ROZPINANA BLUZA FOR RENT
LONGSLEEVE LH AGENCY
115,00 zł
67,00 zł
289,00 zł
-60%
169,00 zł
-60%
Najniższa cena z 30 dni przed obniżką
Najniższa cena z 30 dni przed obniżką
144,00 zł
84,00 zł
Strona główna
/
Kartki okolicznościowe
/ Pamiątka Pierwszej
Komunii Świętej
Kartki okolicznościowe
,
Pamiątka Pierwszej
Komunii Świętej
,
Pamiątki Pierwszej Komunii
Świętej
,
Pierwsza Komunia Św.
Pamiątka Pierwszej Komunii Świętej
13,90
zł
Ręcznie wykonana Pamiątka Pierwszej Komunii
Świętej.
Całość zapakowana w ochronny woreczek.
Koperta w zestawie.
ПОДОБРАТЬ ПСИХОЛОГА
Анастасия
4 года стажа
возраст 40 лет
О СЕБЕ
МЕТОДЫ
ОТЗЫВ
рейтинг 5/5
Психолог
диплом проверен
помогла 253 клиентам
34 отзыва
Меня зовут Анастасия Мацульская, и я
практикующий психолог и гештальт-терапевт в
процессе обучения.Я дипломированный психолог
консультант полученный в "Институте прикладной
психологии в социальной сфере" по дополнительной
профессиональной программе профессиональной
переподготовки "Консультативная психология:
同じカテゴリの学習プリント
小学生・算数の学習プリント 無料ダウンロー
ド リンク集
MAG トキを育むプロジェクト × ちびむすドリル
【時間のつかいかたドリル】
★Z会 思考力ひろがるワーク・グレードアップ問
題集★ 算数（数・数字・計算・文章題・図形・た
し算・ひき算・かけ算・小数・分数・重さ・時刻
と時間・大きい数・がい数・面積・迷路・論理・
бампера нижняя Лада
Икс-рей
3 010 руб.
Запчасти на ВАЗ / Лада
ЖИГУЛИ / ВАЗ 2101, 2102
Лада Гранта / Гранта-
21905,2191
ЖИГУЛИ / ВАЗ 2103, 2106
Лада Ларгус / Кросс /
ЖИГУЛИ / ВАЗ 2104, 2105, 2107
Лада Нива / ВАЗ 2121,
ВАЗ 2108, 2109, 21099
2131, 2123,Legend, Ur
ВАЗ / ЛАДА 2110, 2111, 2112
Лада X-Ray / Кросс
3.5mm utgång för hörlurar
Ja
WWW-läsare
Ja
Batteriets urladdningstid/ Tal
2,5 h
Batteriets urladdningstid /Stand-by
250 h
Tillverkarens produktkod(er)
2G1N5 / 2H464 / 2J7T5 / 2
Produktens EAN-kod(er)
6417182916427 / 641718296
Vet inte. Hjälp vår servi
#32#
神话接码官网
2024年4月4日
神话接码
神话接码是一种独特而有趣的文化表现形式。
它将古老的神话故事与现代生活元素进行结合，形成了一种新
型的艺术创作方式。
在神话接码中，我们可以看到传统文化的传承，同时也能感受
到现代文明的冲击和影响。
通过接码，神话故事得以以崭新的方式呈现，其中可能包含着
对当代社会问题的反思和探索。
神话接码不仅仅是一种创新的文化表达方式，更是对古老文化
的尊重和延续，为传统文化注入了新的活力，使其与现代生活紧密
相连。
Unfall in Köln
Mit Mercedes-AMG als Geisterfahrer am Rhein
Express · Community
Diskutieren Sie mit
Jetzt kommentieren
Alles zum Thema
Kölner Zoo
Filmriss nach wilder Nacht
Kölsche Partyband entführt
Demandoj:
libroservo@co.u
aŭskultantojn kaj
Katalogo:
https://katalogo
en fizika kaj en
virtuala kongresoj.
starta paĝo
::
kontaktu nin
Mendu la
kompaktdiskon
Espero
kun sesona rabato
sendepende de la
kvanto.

----------

● **Directive**: Copy every line of text in the data above, keeping each line's wording, spelling and order unchanged.

● **Task output**:
ROZPINANA BLUZA FOR RENT
LONGSLEEVE LH AGENCY
115,00 zł
67,00 zł
289,00 zł
-60%
169,00 zł
-60%
Najniższa cena z 30 dni przed obniżką
Najniższa cena z 30 dni przed obniżką
144,00 zł
84,00 zł
Strona główna
/
Kartki okolicznościowe
/ Pamiątka Pierwszej
Komunii Świętej
Kartki okolicznościowe
,
Pamiątka Pierwszej
Komunii Świętej
,
Pamiątki Pierwszej Komunii
Świętej
,
Pierwsza Komunia Św.
Pamiątka Pierwszej Komunii Świętej
13,90
zł
Ręcznie wykonana Pamiątka Pierwszej Komunii
Świętej.
Całość zapakowana w ochronny woreczek.
Koperta w zestawie.
ПОДОБРАТЬ ПСИХОЛОГА
Анастасия
4 года стажа
возраст 40 лет
О СЕБЕ
МЕТОДЫ
ОТЗЫВ
рейтинг 5/5
Психолог
диплом проверен
помогла 253 клиентам
34 отзыва
Меня зовут Анастасия Мацульская, и я
практикующий психолог и гештальт-терапевт в
процессе обучения.Я дипломированный психолог
консультант полученный в "Институте прикладной
психологии в социальной сфере" по дополнительной
профессиональной программе профессиональной
переподготовки "Консультативная психология:
同じカテゴリの学習プリント
小学生・算数の学習プリント 無料ダウンロー
ド リンク集
MAG トキを育むプロジェクト × ちびむすドリル
【時間のつかいかたドリル】
★Z会 思考力ひろがるワーク・グレードアップ問
題集★ 算数（数・数字・計算・文章題・図形・た
し算・ひき算・かけ算・小数・分数・重さ・時刻
と時間・大きい数・がい数・面積・迷路・論理・
бампера нижняя Лада
Икс-рей
3 010 руб.
Запчасти на ВАЗ / Лада
ЖИГУЛИ / ВАЗ 2101, 2102
Лада Гранта / Гранта-
21905,2191
ЖИГУЛИ / ВАЗ 2103, 2106
Лада Ларгус / Кросс /
ЖИГУЛИ / ВАЗ 2104, 2105, 2107
Лада Нива / ВАЗ 2121,
ВАЗ 2108, 2109, 21099
2131, 2123,Legend, Ur
ВАЗ / ЛАДА 2110, 2111, 2112
Лада X-Ray / Кросс
3.5mm utgång för hörlurar
Ja
WWW-läsare
Ja
Batteriets urladdningstid/ Tal
2,5 h
Batteriets urladdningstid /Stand-by
250 h
Tillverkarens produktkod(er)
2G1N5 / 2H464 / 2J7T5 / 2
Produktens EAN-kod(er)
6417182916427 / 641718296
Vet inte. Hjälp vår servi
#32#
神话接码官网
2024年4月4日
神话接码
神话接码是一种独特而有趣的文化表现形式。
它将古老的神话故事与现代生活元素进行结合，形成了一种新
型的艺术创作方式。
在神话接码中，我们可以看到传统文化的传承，同时也能感受
到现代文明的冲击和影响。
通过接码，神话故事得以以崭新的方式呈现，其中可能包含着
对当代社会问题的反思和探索。
神话接码不仅仅是一种创新的文化表达方式，更是对古老文化
的尊重和延续，为传统文化注入了新的活力，使其与现代生活紧密
相连。
Unfall in Köln
Mit Mercedes-AMG als Geisterfahrer am Rhein
Express · Community
Diskutieren Sie mit
Jetzt kommentieren
Alles zum Thema
Kölner Zoo
Filmriss nach wilder Nacht
Kölsche Partyband entführt
Demandoj:
libroservo@co.u
aŭskultantojn kaj
Katalogo:
https://katalogo
en fizika kaj en
virtuala kongresoj.
starta paĝo
::
kontaktu nin
Mendu la
kompaktdiskon
Espero
kun sesona rabato
sendepende de la
kvanto.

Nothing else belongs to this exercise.